Il s'agit moins, pour Bergounioux, de répercuter les effets d'une intersubjectivité agissant à l'horizon des relations humaines que d'une transpersonnalité définissant, à la verticale du temps, par stratification générationnelle, des constantes d'identité. […] De récit en récit, Pierre Bergounioux reconstitue, dans le tissu de la narration, la trame des liens familiaux défaits. En écrivant à partir des différentes figures ancestrales, il tente de retrouver quelque empreinte première échappée à la connaissance, de mettre à jour une homologie de tempérament dont dépendrait, comme d'une assise souterraine, sa propre individualité. L'identité individuelle, pour se construire, organise ainsi sa propre déconstruction, se décompose en réseaux de lignage dissociés. (p. 79).

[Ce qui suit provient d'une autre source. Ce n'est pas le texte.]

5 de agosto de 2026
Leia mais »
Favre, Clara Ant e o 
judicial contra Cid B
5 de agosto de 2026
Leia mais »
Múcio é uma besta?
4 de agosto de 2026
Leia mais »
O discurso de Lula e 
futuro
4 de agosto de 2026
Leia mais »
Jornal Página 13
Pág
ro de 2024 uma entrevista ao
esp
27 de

21Les analyses de B. Blanckeman tentent à montrer que « si les formes littéraires nouvelles du récit de soi visent à construire une identité individuelle, elles refusent toute logique d'édification et mettent en trouble autant qu'en ordre, en doute autant qu'en forme, le sujet qu'elles composent, le surexposant dans le cas du récit d'autofiction, l'investissant souterrainement dans celui du récit transpersonnel. Si ces mêmes formes témoignent par ailleurs d'une confiance retrouvée, ou préservée, en l'acte narratif, en ses capacités de médiation et de fondation, elles refusent toute plénitude d'écriture, toute bonne conscience de récit, toute marque d'autobiographiquement correct. » (p. 81).
22Précisons, pour finir que Bruno Blanckeman étudie un autre type de récit dans « Patrick Modiano : la fiction en litige », illustrant à nouveau la fécondité des analyses menées dans ce numéro d'Elseneur sur les différents types de récits de soi et les rapports qui peuvent se nouer entre mémoire, fictions et témoignages.